What is the FCC doing to inform the public about the DTV transition? Adelstein: “We’re way behind the 8 ball on this.” (All quotations are approximate.)
Aren’t you concerned that indecency complaints are generated by a small number of dedicated activists? Copps: “I’m less concerned about the number of complaints being generated by the few than I am about the number of offenses being generated by the few.”
When do we step in to regulate the last mile bottleneck (e.g., via net neutrality), and what is the FCC doing about our nation’s lagging broadband penetration?
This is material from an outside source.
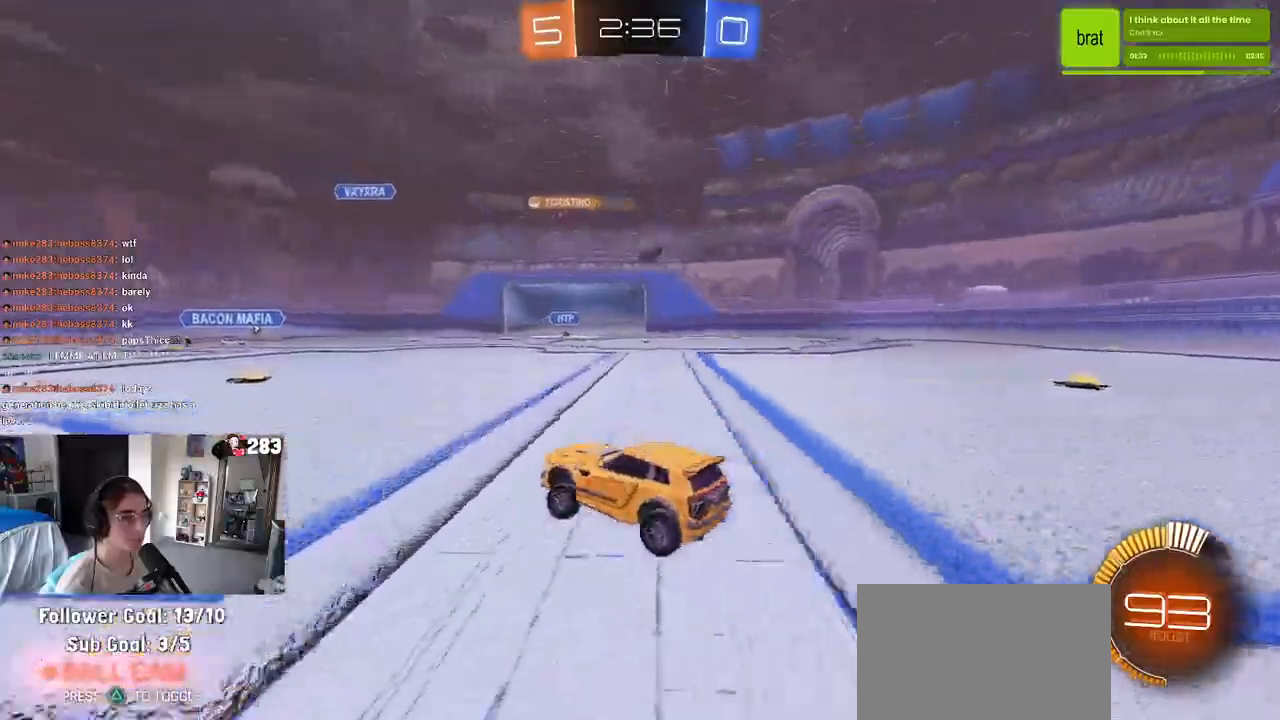
{"dt_ms": 500, "buttons": ["R2"], "left_stick": "center", "right_stick": "center", "events": [[367, "left_stick", "center"]]}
Copps: We’ve frittered away the opportunity to compete. According to one OECD study, our penetration is behind that of Estonia and tied with Slovenia. It’s a terrible shame we didn’t get a wholesale requirement as a condition in the 700 MHz auction, just the latest of countless lost opportunities to inject competition into the broadband marketplace.
Adelstein: we settled for half a loaf by not imposing more requirements in the 700 MHz auction. Wholesale requirements (pdf) would have been a substantial improvement.
Of course, being the copyright and DRM wonk that I am, I couldn’t let them get by without a question on the broadcast flag. I asked whether they initially supported the FCC mandate for a flag and where they stand now in light of the federal courts’ overturning of their decision.
Both Commissioners stated that they did support it, and they now regret that decision. At one level, they regret the loss of Commission authority that came with the court’s ruling.
Copps seemed particularly bothered by this erosion of authority via court precedent. He wants to promote the public interest wherever and however possible, and the ruling has effectively reduced the Commission’s regulatory toolkit. His motivation in supporting the flag was a desire to accelerate the DTV transition. (In other words, the content industry threatened to sit on the analog airwaves until they got their DRM.)
That was good, but Adelstein’s response was sumptuous. He admitted being only lukewarm about the idea in the first place. He knew that it would not make a large dent in the amount of infringement due to the analog hole and the continuing evolution of new technologies—including, I assume, those used to circumvent DRM. “The broadcast flag is like putting duct tape on a leaky boat.”
Like Copps, Adelstein also regrets the decision in light of the real loss of regulatory leeway for the Commission. His comments also imply that he now sees the wrong in the original Faustian deal of DRM-for-DTV. The whole Commission desperately wanted to get those airwaves up for auction (in part for use as a third broadband pipe); when the content industry demanded DRM on DTV receivers, the Commission delivered.
While we on the free culture side of the copyright debate knew all along that this was a bad deal for the public, it’s nice to hear two of our best public servants come around to our side.
P.S. I know I have not written much lately; humble apologies to those of our 3.5 readers who have not already deleted ShoutingLoudly from your RSS feeds. I’m working on my dissertation—a study of the politics of DRM. Proposals for a broadcast flag mandate are part of my data set. Once I have quantifiable findings, I will share some of the highlights, I promise. In the meantime, thanks for not giving up the vigil as you anxiously await our next post.
1 Comments
August 13, 2007
With Hands Off the Internet here…the last mile bottleneck and regulation should not be mentioned in the same sentence. Want more bottleneck? Support government regulation? Want the next generation internet with more players (choice)? Don’t let the government get involved.